(WORK TO COMPLETE):
A. Transcribe the part of the mock trial text from "The Magistrates Association" to "the courts system.".
B. List every document that the mock trial text says is part of the case packet.

>> BEGIN EXTRACT

The Magistrates Association of England and Wales organises a mock trial competition for junior and secondary-school age children, primarily aimed at promoting confidence in public speaking as well as introducing young people to the courts system.

The School Mock Court Case Project runs both primary and secondary school competitions primarily in Scotland, although has undertaken a number of international competitions. Currently some 100 schools, circa 3,000 students are involved. As of 2021, international schools started entering the programme, with over 16 countries taking part.

United States

Competition framework
Competitive mock trial functions in yearly cycles.  Each year, a case packet is distributed to all participating schools in late summer to early fall.  The case packet is a series of documents including the charges, penal code, stipulations, case law, and jury instructions as well as all exhibits and affidavits relevant to the case.  During a mock trial, competitors are restricted to only the materials provided in the case packet and may not reference any outside sources.  In order to prepare for competition, teams thoroughly read and analyze the case packet.

National mock trial teams consist of a minimum of six and a maximum of twelve official members.  The size of state mock trial teams can vary; California, for example, allows up to 25 official team members. Each team prepares both sides of the case:  prosecution/plaintiff and defense in a criminal trial, plaintiff and defense in a civil action.  Each side is composed of two or three attorneys as well as two or three witnesses, all played by members of the team. Teams must be organized into two sides of five to six players for the prosecution/plaintiff and defense. It is important to note that high school mock trial is governed by state bar associations, meaning that cases, rules, and competition structure vary from state to state whereas all of college mock trial is governed by the American Mock Trial Association, meaning that every school uses the same case and is subject to the same rules.

Procedure

The mock trial begins with the judge entering the courtroom. The judge then gives out the instructions to the jury (about what they are to listen to). Then if there is a pretrial motion, the defense and prosecution give their respective pretrial arguments. The judge then lets the prosecution or plaintiff give an opening statement. Following the prosecution/plaintiff's opening statement, the judge may offer the defense to deliver the opening statement during that time as well, or to wait until after the prosecution has presented all of its witnesses. After the opening statements, examination of the witnesses begins. The prosecution/plaintiff calls their witnesses first. Witnesses are sworn in by their team's bailiff/timekeeper. A student competitor attorney for the prosecution/plaintiff does a direct examination of the witness. Once the direct examination is complete, the opposing team may cross-examine the witness. After the cross-examination, if the first team chooses, they may re-direct the witness. Likewise, the other team may do a re-cross after a re-direct. However, re-direct and re-cross examinations are only limited to the scope of the previous examination conducted by opposing counsel. This process is repeated for the two remaining plaintiff witnesses. Once the prosecution/plaintiff have finished with their witnesses, the defense may give their opening statement if not delivered before, and then the process is repeated with the defense witnesses, having the defense attorneys direct and the plaintiff attorneys cross-examine.

Once all of the witnesses have been examined, the trial moves to closing arguments. The prosecutor/plaintiff again goes first and has the option to reserve time beforehand for rebuttal. After the defense finishes their closing argument, the plaintiff may give their rebuttal argument if they still have time remaining. In some competitions, the rebuttal is limited to the scope of the defense's closing argument. Time limits are set at each level of competition to prevent the trials from running too long and to keep rounds of competition running smoothly. Time limits are as follows:

Time limits may vary from state-to-state competitions. Please note that time is kept track of by the bailiff/timekeeper, who times their co-counsel's statements, examinations, and arguments. Time is stopped for objections.

>> END EXTRACT
>> BEGIN RECORD SET

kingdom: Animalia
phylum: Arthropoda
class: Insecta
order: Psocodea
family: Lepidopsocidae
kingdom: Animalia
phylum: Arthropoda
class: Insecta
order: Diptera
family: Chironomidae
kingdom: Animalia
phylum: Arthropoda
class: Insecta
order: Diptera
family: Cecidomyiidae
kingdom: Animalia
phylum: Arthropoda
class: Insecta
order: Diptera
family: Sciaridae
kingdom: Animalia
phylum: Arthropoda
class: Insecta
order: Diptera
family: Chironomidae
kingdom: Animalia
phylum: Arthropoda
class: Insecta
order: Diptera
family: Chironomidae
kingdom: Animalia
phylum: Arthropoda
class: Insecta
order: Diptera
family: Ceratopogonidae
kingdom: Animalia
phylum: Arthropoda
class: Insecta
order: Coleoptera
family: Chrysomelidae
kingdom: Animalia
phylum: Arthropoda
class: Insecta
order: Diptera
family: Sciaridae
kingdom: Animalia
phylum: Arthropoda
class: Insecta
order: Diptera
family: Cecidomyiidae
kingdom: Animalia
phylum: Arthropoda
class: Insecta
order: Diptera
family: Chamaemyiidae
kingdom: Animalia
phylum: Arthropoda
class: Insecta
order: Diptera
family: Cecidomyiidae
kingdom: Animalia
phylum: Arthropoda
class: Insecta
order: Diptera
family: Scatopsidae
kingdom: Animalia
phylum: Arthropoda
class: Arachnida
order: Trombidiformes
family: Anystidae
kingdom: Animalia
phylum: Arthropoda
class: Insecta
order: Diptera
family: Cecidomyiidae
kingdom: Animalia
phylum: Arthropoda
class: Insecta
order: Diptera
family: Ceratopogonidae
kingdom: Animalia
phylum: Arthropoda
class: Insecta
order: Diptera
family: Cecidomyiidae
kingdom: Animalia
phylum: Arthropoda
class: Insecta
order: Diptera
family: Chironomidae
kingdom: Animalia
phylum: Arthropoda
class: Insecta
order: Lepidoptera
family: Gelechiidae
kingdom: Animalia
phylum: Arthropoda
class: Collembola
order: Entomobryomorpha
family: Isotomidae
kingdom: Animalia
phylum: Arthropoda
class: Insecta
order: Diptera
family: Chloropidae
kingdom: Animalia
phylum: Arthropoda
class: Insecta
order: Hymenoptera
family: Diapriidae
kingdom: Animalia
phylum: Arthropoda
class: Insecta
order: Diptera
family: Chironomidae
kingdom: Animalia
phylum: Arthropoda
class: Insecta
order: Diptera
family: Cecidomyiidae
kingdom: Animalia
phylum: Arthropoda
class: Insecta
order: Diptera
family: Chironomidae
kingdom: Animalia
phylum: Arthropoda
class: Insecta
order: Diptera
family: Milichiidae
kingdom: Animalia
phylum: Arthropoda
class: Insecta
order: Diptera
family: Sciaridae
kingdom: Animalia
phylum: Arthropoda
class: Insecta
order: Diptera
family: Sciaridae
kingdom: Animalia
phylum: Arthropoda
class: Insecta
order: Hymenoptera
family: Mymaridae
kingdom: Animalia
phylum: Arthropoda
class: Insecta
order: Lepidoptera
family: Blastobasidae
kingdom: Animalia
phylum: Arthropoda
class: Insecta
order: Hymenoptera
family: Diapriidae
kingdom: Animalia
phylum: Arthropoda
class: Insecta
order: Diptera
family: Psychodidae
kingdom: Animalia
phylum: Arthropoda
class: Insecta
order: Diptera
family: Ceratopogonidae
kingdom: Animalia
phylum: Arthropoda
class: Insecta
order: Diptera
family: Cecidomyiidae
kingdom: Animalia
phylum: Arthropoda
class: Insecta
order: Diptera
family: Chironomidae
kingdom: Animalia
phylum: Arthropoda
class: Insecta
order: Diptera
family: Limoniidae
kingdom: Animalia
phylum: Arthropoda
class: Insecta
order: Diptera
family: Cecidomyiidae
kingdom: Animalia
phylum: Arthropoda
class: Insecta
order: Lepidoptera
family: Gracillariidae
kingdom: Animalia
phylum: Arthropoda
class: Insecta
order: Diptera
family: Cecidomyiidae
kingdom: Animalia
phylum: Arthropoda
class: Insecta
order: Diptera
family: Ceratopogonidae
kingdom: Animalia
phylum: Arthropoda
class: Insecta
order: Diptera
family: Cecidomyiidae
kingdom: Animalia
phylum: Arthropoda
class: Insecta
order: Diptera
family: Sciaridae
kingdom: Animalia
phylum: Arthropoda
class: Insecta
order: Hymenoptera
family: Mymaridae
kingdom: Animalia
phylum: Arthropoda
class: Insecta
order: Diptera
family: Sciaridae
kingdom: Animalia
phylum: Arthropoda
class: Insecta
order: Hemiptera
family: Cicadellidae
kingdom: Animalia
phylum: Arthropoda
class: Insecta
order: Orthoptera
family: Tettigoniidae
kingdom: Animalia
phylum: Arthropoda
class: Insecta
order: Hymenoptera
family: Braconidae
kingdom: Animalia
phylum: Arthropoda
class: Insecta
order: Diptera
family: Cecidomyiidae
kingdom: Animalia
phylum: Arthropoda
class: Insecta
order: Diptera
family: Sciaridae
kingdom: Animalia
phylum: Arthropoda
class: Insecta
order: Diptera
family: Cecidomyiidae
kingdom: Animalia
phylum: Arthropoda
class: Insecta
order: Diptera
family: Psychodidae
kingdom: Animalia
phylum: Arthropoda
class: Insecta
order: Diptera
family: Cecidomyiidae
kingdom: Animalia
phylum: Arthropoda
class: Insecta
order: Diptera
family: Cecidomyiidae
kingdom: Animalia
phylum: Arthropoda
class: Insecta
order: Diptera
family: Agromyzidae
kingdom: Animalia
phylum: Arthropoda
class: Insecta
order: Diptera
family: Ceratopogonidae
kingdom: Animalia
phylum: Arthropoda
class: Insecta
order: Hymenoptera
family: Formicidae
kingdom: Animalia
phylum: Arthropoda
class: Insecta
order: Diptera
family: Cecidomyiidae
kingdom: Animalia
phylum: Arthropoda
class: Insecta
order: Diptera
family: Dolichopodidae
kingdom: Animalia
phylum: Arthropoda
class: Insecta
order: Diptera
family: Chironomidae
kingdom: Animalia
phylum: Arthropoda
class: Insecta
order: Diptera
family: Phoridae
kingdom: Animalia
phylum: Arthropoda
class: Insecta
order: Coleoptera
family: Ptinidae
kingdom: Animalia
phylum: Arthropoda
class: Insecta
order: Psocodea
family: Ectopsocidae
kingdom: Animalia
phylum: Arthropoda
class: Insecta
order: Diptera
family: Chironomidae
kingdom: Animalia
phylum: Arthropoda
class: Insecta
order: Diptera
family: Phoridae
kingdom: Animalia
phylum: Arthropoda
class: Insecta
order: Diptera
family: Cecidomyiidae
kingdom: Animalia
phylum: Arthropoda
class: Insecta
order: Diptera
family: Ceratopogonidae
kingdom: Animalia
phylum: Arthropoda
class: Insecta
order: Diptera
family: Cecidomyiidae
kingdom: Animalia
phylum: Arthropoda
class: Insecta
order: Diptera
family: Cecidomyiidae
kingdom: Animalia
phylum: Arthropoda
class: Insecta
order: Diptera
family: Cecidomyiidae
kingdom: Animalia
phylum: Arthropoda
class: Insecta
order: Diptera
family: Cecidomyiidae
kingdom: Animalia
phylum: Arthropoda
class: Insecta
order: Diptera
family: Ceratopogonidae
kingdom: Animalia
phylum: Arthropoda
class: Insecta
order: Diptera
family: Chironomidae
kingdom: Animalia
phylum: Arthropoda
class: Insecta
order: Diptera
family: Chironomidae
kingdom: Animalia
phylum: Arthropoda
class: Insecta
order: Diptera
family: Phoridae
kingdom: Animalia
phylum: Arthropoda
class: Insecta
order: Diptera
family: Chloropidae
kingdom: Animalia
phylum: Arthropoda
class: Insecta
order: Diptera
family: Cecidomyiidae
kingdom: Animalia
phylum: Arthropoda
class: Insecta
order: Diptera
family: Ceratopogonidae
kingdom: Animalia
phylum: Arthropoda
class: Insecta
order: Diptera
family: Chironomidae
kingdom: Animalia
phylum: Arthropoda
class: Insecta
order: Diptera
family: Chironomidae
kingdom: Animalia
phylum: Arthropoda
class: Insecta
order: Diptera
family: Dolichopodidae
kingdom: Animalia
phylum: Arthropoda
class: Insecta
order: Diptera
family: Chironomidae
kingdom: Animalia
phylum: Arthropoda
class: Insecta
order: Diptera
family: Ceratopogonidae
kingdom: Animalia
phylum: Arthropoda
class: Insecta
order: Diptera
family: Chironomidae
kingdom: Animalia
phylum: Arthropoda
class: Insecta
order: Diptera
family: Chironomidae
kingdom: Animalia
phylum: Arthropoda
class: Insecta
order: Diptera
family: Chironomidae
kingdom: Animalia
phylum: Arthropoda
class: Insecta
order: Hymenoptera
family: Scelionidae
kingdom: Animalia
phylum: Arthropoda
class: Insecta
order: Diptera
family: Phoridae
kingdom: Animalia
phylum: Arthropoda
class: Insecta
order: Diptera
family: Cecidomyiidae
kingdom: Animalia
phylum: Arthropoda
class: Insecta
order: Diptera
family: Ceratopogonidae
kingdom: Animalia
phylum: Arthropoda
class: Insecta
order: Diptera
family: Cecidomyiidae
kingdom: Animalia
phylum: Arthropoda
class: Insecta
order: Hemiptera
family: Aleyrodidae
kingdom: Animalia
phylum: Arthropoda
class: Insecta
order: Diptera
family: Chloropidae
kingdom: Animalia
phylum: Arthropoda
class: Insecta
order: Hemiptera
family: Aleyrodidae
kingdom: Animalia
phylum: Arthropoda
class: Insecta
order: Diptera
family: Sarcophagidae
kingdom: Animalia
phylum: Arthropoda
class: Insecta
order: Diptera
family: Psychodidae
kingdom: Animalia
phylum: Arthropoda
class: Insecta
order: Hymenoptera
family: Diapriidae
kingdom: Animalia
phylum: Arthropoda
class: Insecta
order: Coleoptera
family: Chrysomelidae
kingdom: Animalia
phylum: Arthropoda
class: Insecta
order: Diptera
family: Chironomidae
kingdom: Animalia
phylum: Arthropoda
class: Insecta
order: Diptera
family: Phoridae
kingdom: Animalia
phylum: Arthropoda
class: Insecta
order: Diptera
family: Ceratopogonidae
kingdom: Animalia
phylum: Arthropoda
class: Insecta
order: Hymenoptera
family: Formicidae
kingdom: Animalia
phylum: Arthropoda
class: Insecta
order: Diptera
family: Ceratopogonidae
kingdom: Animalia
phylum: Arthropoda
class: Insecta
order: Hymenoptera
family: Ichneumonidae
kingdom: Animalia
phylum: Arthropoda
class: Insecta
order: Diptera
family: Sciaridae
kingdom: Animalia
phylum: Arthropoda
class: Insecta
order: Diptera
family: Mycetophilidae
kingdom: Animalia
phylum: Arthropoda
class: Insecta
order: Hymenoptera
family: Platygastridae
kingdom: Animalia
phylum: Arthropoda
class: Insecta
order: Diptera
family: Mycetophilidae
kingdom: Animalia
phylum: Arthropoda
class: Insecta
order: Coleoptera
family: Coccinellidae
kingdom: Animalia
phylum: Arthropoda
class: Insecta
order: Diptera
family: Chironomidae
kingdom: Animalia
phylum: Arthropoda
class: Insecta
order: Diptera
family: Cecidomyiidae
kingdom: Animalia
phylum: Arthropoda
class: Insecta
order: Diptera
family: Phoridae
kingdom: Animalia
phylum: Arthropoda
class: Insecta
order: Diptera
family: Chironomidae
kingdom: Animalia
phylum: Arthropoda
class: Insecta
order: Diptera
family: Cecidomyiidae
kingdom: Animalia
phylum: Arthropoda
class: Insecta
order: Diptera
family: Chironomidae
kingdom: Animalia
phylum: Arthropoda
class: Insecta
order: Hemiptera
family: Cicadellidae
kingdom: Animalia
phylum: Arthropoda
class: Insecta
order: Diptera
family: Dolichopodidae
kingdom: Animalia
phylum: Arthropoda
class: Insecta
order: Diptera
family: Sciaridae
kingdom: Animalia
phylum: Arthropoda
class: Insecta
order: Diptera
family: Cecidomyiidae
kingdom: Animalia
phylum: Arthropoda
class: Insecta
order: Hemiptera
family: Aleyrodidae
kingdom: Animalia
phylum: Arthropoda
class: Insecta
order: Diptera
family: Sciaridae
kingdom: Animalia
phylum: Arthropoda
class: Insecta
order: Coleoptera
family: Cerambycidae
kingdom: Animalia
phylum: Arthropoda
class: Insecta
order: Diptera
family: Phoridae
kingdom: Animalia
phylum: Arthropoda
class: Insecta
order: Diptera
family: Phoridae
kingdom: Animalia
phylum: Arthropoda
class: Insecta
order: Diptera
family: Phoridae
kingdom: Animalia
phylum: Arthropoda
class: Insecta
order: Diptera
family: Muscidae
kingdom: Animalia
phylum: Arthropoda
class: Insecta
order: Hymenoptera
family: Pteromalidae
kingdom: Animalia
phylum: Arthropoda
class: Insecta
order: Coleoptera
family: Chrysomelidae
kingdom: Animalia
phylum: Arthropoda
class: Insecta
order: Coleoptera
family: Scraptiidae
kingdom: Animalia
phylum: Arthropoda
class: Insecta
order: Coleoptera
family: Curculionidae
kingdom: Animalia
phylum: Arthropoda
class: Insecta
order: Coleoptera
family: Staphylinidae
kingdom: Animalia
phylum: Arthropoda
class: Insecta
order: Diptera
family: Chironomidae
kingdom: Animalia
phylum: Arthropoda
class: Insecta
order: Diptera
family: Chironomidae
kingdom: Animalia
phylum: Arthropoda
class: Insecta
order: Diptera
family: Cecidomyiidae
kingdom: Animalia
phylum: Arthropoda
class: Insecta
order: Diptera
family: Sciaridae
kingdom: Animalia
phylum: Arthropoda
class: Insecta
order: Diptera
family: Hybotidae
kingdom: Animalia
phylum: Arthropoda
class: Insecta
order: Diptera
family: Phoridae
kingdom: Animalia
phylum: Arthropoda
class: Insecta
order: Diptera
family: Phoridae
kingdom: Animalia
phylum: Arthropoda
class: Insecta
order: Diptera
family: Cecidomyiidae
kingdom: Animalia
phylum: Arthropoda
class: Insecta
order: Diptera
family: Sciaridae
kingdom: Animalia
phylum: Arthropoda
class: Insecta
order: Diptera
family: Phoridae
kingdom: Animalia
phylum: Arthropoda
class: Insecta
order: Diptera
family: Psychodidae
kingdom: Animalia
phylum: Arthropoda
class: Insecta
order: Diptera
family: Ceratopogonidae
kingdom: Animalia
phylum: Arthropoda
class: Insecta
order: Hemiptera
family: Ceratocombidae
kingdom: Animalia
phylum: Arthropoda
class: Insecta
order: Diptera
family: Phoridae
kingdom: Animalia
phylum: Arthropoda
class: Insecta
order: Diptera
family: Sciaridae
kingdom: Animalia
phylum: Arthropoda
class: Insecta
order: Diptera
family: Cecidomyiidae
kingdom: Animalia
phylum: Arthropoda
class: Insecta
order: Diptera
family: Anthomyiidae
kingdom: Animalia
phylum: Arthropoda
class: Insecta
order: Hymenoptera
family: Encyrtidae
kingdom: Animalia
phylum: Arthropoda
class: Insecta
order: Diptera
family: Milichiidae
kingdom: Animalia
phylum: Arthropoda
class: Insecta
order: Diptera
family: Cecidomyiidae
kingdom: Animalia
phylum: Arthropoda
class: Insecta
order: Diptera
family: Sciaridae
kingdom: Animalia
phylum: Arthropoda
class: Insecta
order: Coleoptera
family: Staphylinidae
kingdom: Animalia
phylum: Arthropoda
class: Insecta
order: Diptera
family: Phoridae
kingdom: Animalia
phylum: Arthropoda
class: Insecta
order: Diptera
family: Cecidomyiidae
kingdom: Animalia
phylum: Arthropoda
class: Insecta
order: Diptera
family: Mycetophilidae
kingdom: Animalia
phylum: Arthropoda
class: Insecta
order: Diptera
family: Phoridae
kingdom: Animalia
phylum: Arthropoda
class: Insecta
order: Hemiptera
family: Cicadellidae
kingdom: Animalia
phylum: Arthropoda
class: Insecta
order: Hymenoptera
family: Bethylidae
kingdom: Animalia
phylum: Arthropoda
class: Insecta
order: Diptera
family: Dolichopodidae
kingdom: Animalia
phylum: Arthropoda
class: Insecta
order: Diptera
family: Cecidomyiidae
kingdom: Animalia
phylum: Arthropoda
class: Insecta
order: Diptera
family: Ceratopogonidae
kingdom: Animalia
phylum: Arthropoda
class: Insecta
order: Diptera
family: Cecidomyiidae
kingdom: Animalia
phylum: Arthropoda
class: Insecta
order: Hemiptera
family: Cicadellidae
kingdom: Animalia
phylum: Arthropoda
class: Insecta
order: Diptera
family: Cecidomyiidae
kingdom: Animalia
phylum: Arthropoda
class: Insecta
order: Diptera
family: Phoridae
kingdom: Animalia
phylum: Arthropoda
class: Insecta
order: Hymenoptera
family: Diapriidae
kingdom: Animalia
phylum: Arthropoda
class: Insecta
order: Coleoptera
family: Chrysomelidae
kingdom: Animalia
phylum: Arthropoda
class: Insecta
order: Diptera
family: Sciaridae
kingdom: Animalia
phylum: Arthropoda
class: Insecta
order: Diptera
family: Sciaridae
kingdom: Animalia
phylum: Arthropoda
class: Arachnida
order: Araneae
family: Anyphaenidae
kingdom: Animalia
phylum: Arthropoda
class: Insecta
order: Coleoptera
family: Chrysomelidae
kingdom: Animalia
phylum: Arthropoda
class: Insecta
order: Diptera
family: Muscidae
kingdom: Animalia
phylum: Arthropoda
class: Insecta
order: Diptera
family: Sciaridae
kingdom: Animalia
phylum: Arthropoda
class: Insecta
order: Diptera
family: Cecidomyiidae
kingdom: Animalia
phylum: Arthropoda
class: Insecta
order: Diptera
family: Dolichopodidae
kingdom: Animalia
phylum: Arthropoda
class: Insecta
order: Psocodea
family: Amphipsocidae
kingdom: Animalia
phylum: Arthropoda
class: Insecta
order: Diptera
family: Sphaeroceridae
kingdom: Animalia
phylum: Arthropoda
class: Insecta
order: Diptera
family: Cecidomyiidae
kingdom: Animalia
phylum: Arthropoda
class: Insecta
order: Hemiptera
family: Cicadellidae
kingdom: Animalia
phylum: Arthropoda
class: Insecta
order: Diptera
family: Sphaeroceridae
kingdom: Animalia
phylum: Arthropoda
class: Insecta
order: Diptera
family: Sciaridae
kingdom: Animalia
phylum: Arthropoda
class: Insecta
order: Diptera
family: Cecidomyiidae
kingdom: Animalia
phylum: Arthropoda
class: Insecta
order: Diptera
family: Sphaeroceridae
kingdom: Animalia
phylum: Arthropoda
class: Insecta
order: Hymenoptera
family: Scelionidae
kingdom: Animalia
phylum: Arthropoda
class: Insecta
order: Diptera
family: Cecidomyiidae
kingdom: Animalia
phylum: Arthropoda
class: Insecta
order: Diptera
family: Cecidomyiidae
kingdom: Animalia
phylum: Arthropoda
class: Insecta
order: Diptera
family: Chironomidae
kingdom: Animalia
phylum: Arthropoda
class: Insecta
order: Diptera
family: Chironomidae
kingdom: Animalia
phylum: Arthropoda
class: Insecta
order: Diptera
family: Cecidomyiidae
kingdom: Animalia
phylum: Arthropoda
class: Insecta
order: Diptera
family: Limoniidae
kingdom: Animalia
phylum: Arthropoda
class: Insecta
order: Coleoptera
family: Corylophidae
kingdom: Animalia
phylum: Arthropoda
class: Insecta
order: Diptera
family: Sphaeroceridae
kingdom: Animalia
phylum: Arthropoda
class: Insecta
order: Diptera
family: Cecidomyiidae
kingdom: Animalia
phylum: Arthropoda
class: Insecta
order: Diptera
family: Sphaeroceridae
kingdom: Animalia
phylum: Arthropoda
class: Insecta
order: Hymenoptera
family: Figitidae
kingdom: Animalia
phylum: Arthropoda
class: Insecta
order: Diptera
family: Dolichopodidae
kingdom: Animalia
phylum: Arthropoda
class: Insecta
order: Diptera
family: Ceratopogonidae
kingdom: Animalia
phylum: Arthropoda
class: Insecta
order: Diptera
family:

>> END RECORD SET

(SOLUTIONS TO EACH TASK):
A.
The Magistrates Association of England and Wales organises a mock trial competition for junior and secondary-school age children, primarily aimed at promoting confidence in public speaking as well as introducing young people to the courts system.

B.
- charges
- penal code
- stipulations
- case law
- jury instructions
- exhibits
- affidavits